Agile for personal projects: a perfectionist's remedy

2,647 days after purchasing his domain, Tobias still hadn’t hosted his personal website.

Being, in my humble opinion, a perfectionist regularly puts me in a state of analysis paralysis as I am caught over-obsessing details, especially ones I am not yet expert in. For example, in the making of this site, I’ve spent weeks researching the perfect font pairing to set the right tone, even going on to buy three books on typography thinking that would help me make a decision. I still don’t know which fonts to go for, could you tell?

Showing great attention to detail can be a good thing, but when doing so prevents you from ever finishing your work, then maybe it’s time to adopt a new strategy.

A perfectionist’s workflow is akin to the waterfall model: perfecting each aspect of a project, and only once every aspect is perfect, release. As felt in 1990s software development, waterfall carries the risk of a project being cancelled partway or made redundant because business needs would change before project completion. If you’ve ever worked on a personal project and never finished it, ask yourself what needs changed for you between starting and stopping?

In 2001, the Agile Manifesto would define an alternate approach starting with the early release of an MVP which would then be frequently updated in real-time.

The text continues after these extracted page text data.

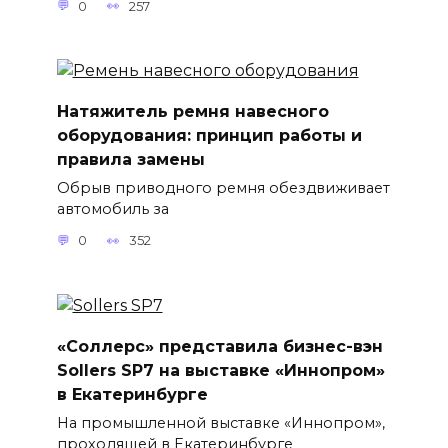
0
257
Натяжитель ремня навесного
оборудования: принцип работы и
правила замены
Обрыв приводного ремня обездвиживает
автомобиль за
0
352
«Соллерс» представила бизнес-вэн
Sollers SP7 на выставке «Иннопром»
в Екатеринбурге
На промышленной выставке «Иннопром»,
проходящей в Екатеринбурге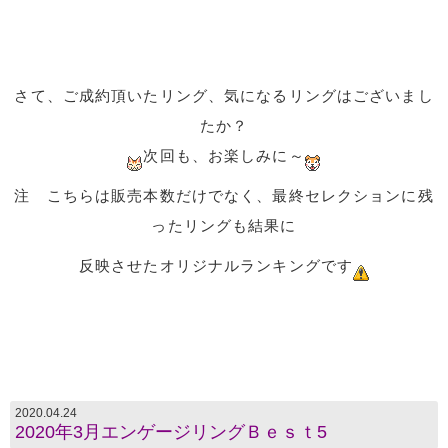
さて、ご成約頂いたリング、気になるリングはございまし
たか？
次回も、お楽しみに～
注 こちらは販売本数だけでなく、最終セレクションに残
ったリングも結果に
反映させたオリジナルランキングです
2020.04.24
2020年3月エンゲージリングＢｅｓｔ5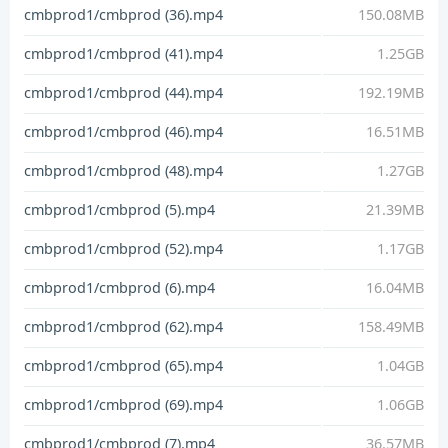
cmbprod1/cmbprod (36).mp4
150.08MB
cmbprod1/cmbprod (41).mp4
1.25GB
cmbprod1/cmbprod (44).mp4
192.19MB
cmbprod1/cmbprod (46).mp4
16.51MB
cmbprod1/cmbprod (48).mp4
1.27GB
cmbprod1/cmbprod (5).mp4
21.39MB
cmbprod1/cmbprod (52).mp4
1.17GB
cmbprod1/cmbprod (6).mp4
16.04MB
cmbprod1/cmbprod (62).mp4
158.49MB
cmbprod1/cmbprod (65).mp4
1.04GB
cmbprod1/cmbprod (69).mp4
1.06GB
cmbprod1/cmbprod (7).mp4
36.57MB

Developers would develop based on the best knowledge they had at the time, and it was future iterations that would benefit from improvements learnt along the way, like using different fonts to better convey tone. In this way, companies like Facebook, Pied Piper and Tobias Edwards (who has a website) could get their software to market quickly, improve their chances of success, and not get bogged down on achieving perfection.

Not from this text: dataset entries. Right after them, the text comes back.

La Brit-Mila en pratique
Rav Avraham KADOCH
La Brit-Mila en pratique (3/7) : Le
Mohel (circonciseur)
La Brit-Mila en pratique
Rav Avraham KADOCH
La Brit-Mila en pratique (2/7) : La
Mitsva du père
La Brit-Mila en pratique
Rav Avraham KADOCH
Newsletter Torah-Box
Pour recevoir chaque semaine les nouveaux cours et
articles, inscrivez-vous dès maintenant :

Agile removes the expectation of perfection because issues are anticipated and fixed in upcoming releases. Even in waterfall, did you seriously think you’d be able to produce something that was perfect out-of-the-box? The biggest software in the world all suffer from bugs, whether it be Google, macOS or even Pac-Man (kill screen bug) - it’s OK to not be perfect.

When working from a release, my productivity increases as I find it trivial to critique and improve existing work, but nigh impossible to even start when building from scratch. Especially when reviewing my own work, a quote that comes to mind:

“I’ve found the best way to revise your own work is to pretend that somebody else wrote it and then to rip the living s*** out of it.”

Don Roff

Note to self: try not to be pedantic when critiquing other people’s work. Be constructive.

So whatever project you’re working on, if you’re struggling to get started, finish or be productive, try Agile and just get it out there, or risk never releasing it at all.